Milwaukee lacks economic and educational resources needed to develop and retain high-end talent in the technology sector, according to Milwaukee Tool President Steve Richman.
During a recent Metropolitan Milwaukee Association of Commerce webinar, Richman discussed the importance of company culture to economic success and the ongoing struggle to find talent.
“Our biggest challenge is attracting more and more people to understand the benefits of Milwaukee and recruiting,” Richman said. “I’ll be frank. The lack of technology is not allowing us to be able to recruit the amount of electrical engineers and software developers that we need, as we are a technology company.”
Programs offered by state higher education institutions, like the Milwaukee School of Engineering and UW-Madison, do not produce enough developers or electrical engineers to meet Milwaukee Tool’s needs, he said yesterday.
He also said the pandemic pushed Milwaukee Tool to look for new ways to recruit and interact with employees. The company is now developing artificial intelligence programs to help educators train talent through 12- or 24-month virtual programs.
“We always said we want to change the game from an educational standpoint for our people,” Richman said. “We’re now going to be able to do that.”
Milwaukee Tool recently bought a downtown office space to capitalize on all the opportunities the area offers, Richman said. Announced on May 4, the new building will house 1,200 employees and is slated to open in October.
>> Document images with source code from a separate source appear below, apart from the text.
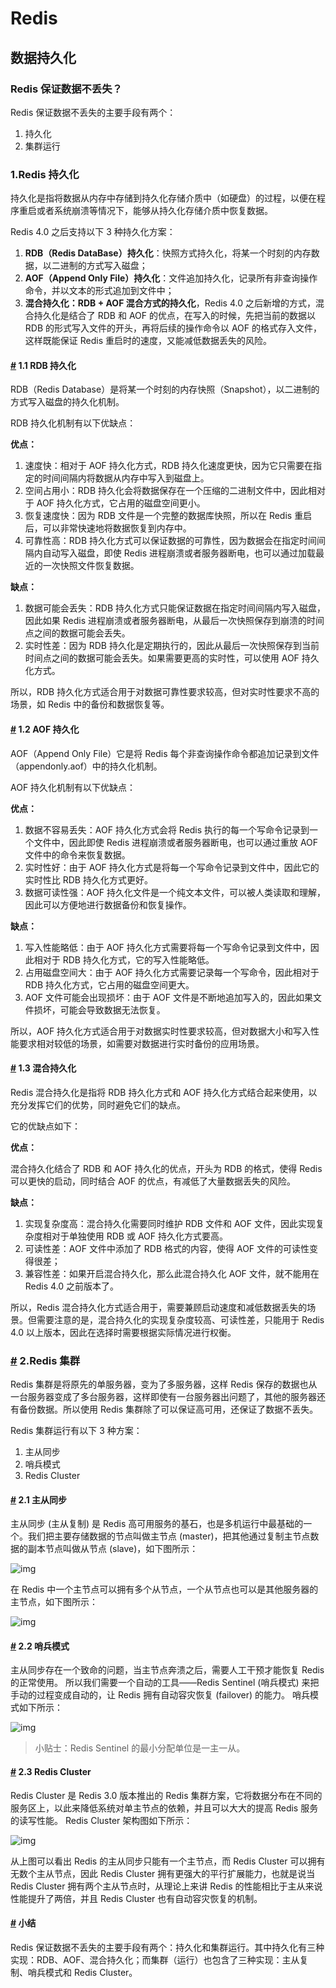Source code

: # Redis

## 数据持久化

### Redis 保证数据不丢失？

Redis 保证数据不丢失的主要手段有两个：

1. 持久化
2. 集群运行

### 1.Redis 持久化

持久化是指将数据从内存中存储到持久化存储介质中（如硬盘）的过程，以便在程序重启或者系统崩溃等情况下，能够从持久化存储介质中恢复数据。

Redis 4.0 之后支持以下 3 种持久化方案：

1. **RDB（Redis DataBase）持久化**：快照方式持久化，将某一个时刻的内存数据，以二进制的方式写入磁盘；
2. **AOF（Append Only File）持久化**：文件追加持久化，记录所有非查询操作命令，并以文本的形式追加到文件中；
3. **混合持久化：RDB + AOF 混合方式的持久化**，Redis 4.0 之后新增的方式，混合持久化是结合了 RDB 和 AOF 的优点，在写入的时候，先把当前的数据以 RDB 的形式写入文件的开头，再将后续的操作命令以 AOF 的格式存入文件，这样既能保证 Redis 重启时的速度，又能减低数据丢失的风险。

#### [#](#_1-1-rdb-持久化) 1.1 RDB 持久化

RDB（Redis Database）是将某一个时刻的内存快照（Snapshot），以二进制的方式写入磁盘的持久化机制。

RDB 持久化机制有以下优缺点：

**优点：**

1. 速度快：相对于 AOF 持久化方式，RDB 持久化速度更快，因为它只需要在指定的时间间隔内将数据从内存中写入到磁盘上。
2. 空间占用小：RDB 持久化会将数据保存在一个压缩的二进制文件中，因此相对于 AOF 持久化方式，它占用的磁盘空间更小。
3. 恢复速度快：因为 RDB 文件是一个完整的数据库快照，所以在 Redis 重启后，可以非常快速地将数据恢复到内存中。
4. 可靠性高：RDB 持久化方式可以保证数据的可靠性，因为数据会在指定时间间隔内自动写入磁盘，即使 Redis 进程崩溃或者服务器断电，也可以通过加载最近的一次快照文件恢复数据。

**缺点：**

1. 数据可能会丢失：RDB 持久化方式只能保证数据在指定时间间隔内写入磁盘，因此如果 Redis 进程崩溃或者服务器断电，从最后一次快照保存到崩溃的时间点之间的数据可能会丢失。
2. 实时性差：因为 RDB 持久化是定期执行的，因此从最后一次快照保存到当前时间点之间的数据可能会丢失。如果需要更高的实时性，可以使用 AOF 持久化方式。

所以，RDB 持久化方式适合用于对数据可靠性要求较高，但对实时性要求不高的场景，如 Redis 中的备份和数据恢复等。

#### [#](#_1-2-aof-持久化) 1.2 AOF 持久化

AOF（Append Only File）它是将 Redis 每个非查询操作命令都追加记录到文件（appendonly.aof）中的持久化机制。

AOF 持久化机制有以下优缺点：

**优点：**

1. 数据不容易丢失：AOF 持久化方式会将 Redis 执行的每一个写命令记录到一个文件中，因此即使 Redis 进程崩溃或者服务器断电，也可以通过重放 AOF 文件中的命令来恢复数据。
2. 实时性好：由于 AOF 持久化方式是将每一个写命令记录到文件中，因此它的实时性比 RDB 持久化方式更好。
3. 数据可读性强：AOF 持久化文件是一个纯文本文件，可以被人类读取和理解，因此可以方便地进行数据备份和恢复操作。

**缺点：**

1. 写入性能略低：由于 AOF 持久化方式需要将每一个写命令记录到文件中，因此相对于 RDB 持久化方式，它的写入性能略低。
2. 占用磁盘空间大：由于 AOF 持久化方式需要记录每一个写命令，因此相对于 RDB 持久化方式，它占用的磁盘空间更大。
3. AOF 文件可能会出现损坏：由于 AOF 文件是不断地追加写入的，因此如果文件损坏，可能会导致数据无法恢复。

所以，AOF 持久化方式适合用于对数据实时性要求较高，但对数据大小和写入性能要求相对较低的场景，如需要对数据进行实时备份的应用场景。

#### [#](#_1-3-混合持久化) 1.3 混合持久化

Redis 混合持久化是指将 RDB 持久化方式和 AOF 持久化方式结合起来使用，以充分发挥它们的优势，同时避免它们的缺点。

它的优缺点如下：

**优点：**

混合持久化结合了 RDB 和 AOF 持久化的优点，开头为 RDB 的格式，使得 Redis 可以更快的启动，同时结合 AOF 的优点，有减低了大量数据丢失的风险。

**缺点：**

1. 实现复杂度高：混合持久化需要同时维护 RDB 文件和 AOF 文件，因此实现复杂度相对于单独使用 RDB 或 AOF 持久化方式要高。
2. 可读性差：AOF 文件中添加了 RDB 格式的内容，使得 AOF 文件的可读性变得很差；
3. 兼容性差：如果开启混合持久化，那么此混合持久化 AOF 文件，就不能用在 Redis 4.0 之前版本了。

所以，Redis 混合持久化方式适合用于，需要兼顾启动速度和减低数据丢失的场景。但需要注意的是，混合持久化的实现复杂度较高、可读性差，只能用于 Redis 4.0 以上版本，因此在选择时需要根据实际情况进行权衡。

### [#](#_2-redis-集群) 2.Redis 集群

Redis 集群是将原先的单服务器，变为了多服务器，这样 Redis 保存的数据也从一台服务器变成了多台服务器，这样即使有一台服务器出问题了，其他的服务器还有备份数据。所以使用 Redis 集群除了可以保证高可用，还保证了数据不丢失。

Redis 集群运行有以下 3 种方案：

1. 主从同步
2. 哨兵模式
3. Redis Cluster

#### [#](#_2-1-主从同步) 2.1 主从同步

主从同步 (主从复制) 是 Redis 高可用服务的基石，也是多机运行中最基础的一个。我们把主要存储数据的节点叫做主节点 (master)，把其他通过复制主节点数据的副本节点叫做从节点 (slave)，如下图所示：

![img](https://cdn.jsdelivr.net/gh/52chen/imagebed2023@main/picgo/1582086579618-3ea491f7-a887-4380-9f48-84237675cec5.png)

在 Redis 中一个主节点可以拥有多个从节点，一个从节点也可以是其他服务器的主节点，如下图所示：

![img](https://cdn.jsdelivr.net/gh/52chen/imagebed2023@main/picgo/1582086587052-ff6c03d7-28d4-4881-bc5b-55c5b277e5ae.png)

#### [#](#_2-2-哨兵模式) 2.2 哨兵模式

主从同步存在一个致命的问题，当主节点奔溃之后，需要人工干预才能恢复 Redis 的正常使用。 所以我们需要一个自动的工具——Redis Sentinel (哨兵模式) 来把手动的过程变成自动的，让 Redis 拥有自动容灾恢复 (failover) 的能力。 哨兵模式如下所示：

![img](https://cdn.jsdelivr.net/gh/52chen/imagebed2023@main/picgo/1582100659240-40cfcd46-0c43-4808-a1cf-32b970f98ef6.png)

> 小贴士：Redis Sentinel 的最小分配单位是一主一从。

#### [#](#_2-3-redis-cluster) 2.3 Redis Cluster

Redis Cluster 是 Redis 3.0 版本推出的 Redis 集群方案，它将数据分布在不同的服务区上，以此来降低系统对单主节点的依赖，并且可以大大的提高 Redis 服务的读写性能。 Redis Cluster 架构图如下所示：

![img](https://cdn.jsdelivr.net/gh/52chen/imagebed2023@main/picgo/1585148925496-361a449a-145e-44f2-a414-a46319140e1d.png)

从上图可以看出 Redis 的主从同步只能有一个主节点，而 Redis Cluster 可以拥有无数个主从节点，因此 Redis Cluster 拥有更强大的平行扩展能力，也就是说当 Redis Cluster 拥有两个主从节点时，从理论上来讲 Redis 的性能相比于主从来说性能提升了两倍，并且 Redis Cluster 也有自动容灾恢复的机制。

#### [#](#小结) 小结

Redis 保证数据不丢失的主要手段有两个：持久化和集群运行。其中持久化有三种实现：RDB、AOF、混合持久化；而集群（运行）也包含了三种实现：主从复制、哨兵模式和 Redis Cluster。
The company has about 5,500 employees overall.
Richman noted the company currently has 650 job openings and plans to leverage the growing downtown scene to help attract skilled young workers, pointing to sports, food, entertainment and low cost of living as local strengths.
As Milwaukee Tool looks to universities in the Midwest and beyond for skilled tech employees, Richman added this effort is crucial for the company’s continued growth and for the region’s long-term economic health.
“We are a growth company. Our objective is pretty clear: 20 percent growth per year,” he said. “And we believe that growth provides opportunity for our people to continue to grow and flourish … to continue to advance their careers.”